On top of all that, the pandemic experience has prompted many professionals to leave the workforce to enter early retirement, taking all their hard-to-replace skills, institutional knowledge and leadership abilities with them. Pew Research reports that in the third quarter of 2021, more than half of U.S. adults 55 and older were out of the workforce due to retirement.
And there’s yet another dynamic intensifying the hiring struggle for many companies: Because they’re in a constant scramble to plug both long-standing and emerging gaps in their workforce, employers can’t put adequate attention toward other important efforts, such as talent retention. This is a grave omission in the middle of a revolution in workers’ overall expectations of companies.
A Picture That’s Clear and Compelling, If Not Complete
If your organization is experiencing some of these issues, you’re likely facing a human capital crisis that’s difficult to remedy. What’s the solution? Calling all hands on deck in your organization to help troubleshoot this crisis is one.
Think about it: You’ve relied heavily on your team to help the business manage through all the disruption and change the pandemic has brought so far. This gives you an advantage in knowing which employees are the most intellectually strong, emotionally intelligent and, importantly, most capable of executing under pressure.
Piecing together the human capital puzzle means addressing the staffing gaps that are undermining your organization’s ability to be agile and resilient and to grow and innovate.
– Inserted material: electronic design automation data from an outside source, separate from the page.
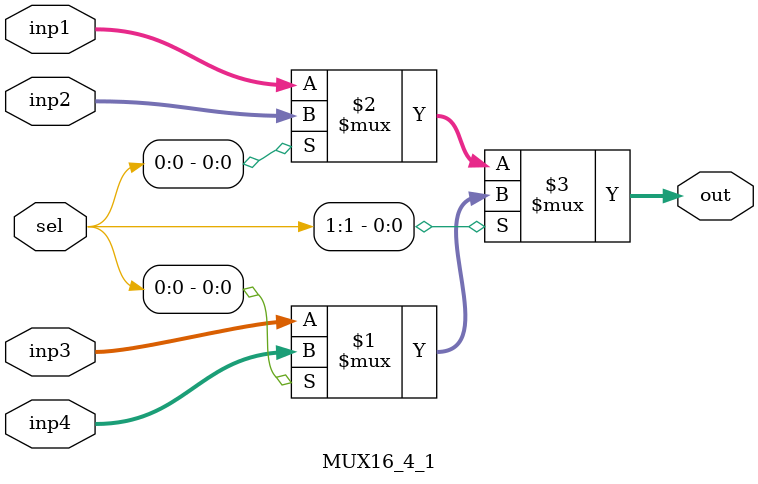
<source format=v>
`timescale 1ns / 1ps


module RF(
    input write,
    input clk,
    input reset_n,
    input [1:0] addr1,
    input [1:0] addr2,
    input [1:0] addr3,
    input [15:0] data3,
    output [15:0] data1,
    output [15:0] data2
    );


    // Registers (4)
    reg [15:0] registers [0:3];

    // data1 output selection mux.
    MUX16_4_1 mux1(
        .inp1(registers[0]),
        .inp2(registers[1]),
        .inp3(registers[2]),
        .inp4(registers[3]),
        .sel(addr1),
        .out(data1)
    );
    // data2 output selection mux.
    MUX16_4_1 mux2(
        .inp1(registers[0]),
        .inp2(registers[1]),
        .inp3(registers[2]),
        .inp4(registers[3]),
        .sel(addr2),
        .out(data2)
    );

    always @ (posedge clk) begin
        // reset all registers
        if (~reset_n) begin
            registers[0] <= 16'h0000;
            registers[1] <= 16'h0000;
            registers[2] <= 16'h0000;
            registers[3] <= 16'h0000;
        end
        // write enabled case
        else if (write) begin
            registers[addr3] <= data3;
        end
        // $display("reg0: %d", registers[0]);
        // $display("reg1: %d", registers[1]);
        // $display("reg2: %d", registers[2]);
        // $display("reg3: %d", registers[3]);
        // $display("%b", write);
    end


endmodule

module MUX16_4_1(
    input [15:0] inp1,
    input [15:0] inp2,
    input [15:0] inp3,
    input [15:0] inp4,
    input [1:0] sel,
    output [15:0] out
);
    /* 4 to 1 MUX
    INPUT:
        inp1   : (unsigned wire)   [16]    option
        inp2   : (unsigned wire)   [16]    option
        inp3   : (unsigned wire)   [16]    option
        inp4   : (unsigned wire)   [16]    option
        sel : (unsigned wire)   [2]     select
    
    OUTPUT:
        out : [16]    output chosen
    */
    assign out = sel[1:1]? (sel[0:0]? inp4 : inp3) : (sel[0:0]? inp2 : inp1);

endmodule

</source>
While you may not have everything (i.e., everyone) you need to build your ideal teams, it’s likely you have most of the key pieces to build a solid framework — and plug a good number of the most critical holes. Those pieces are the top talent in your organization, who you’ve likely relied on most over the past two years. Here are three ways they can help solve your human capital puzzle:
- Give top talent more responsibilities. An approach many leading employers are using to compensate for staffing challenges it to divide the job responsibilities of open roles among their existing employees. This doesn’t mean dumping more work on staff. It’s the thoughtful placement and reshuffling of more or different duties in the hands of capable team members who — and this is crucial — are interested in taking on that work. Since increased competition for top talent is driving up salaries, you may also need to boost compensation for these employees to keep them on your team.
- Embrace upskilling and reskilling opportunities. Professional development opportunities like providing employees a way to grow their competency in their current roles or equipping them with new skills that will allow them to take on a new position in the company are cost-effective approaches to growing talent from within. They can also keep your employees engaged and motivated, which improves retention — and helps prevent the emergence of more talent gaps. Your employees are likely to feel especially valued if you explain how their willingness to step up has a direct impact on the company’s success.
- Consider giving early promotions. The upside of operating leanly during the pandemic is that employers now have a clearer view of the untapped leadership potential across their workforce. Think about the team members who have excelled in keeping the business moving forward during the crisis, especially those individuals who have surprised you with their ability to execute. Reward these potential leaders by positioning them for an early promotion. And if they still need a bit more leadership development first, don’t waste a moment in arranging it.
There is a quote widely attributed to Teddy Roosevelt that perfectly sums up the situation for employers in this extraordinary time: “Do what you can, with what you’ve got, where you are.” More than likely, you have more resources at your disposal than you may realize. Your challenge is to maximize those valuable resources until you can acquire more. In some cases, you may find you already have everything you need, but even if not, you’ll be able to focus on both long- and short-term goals for your business.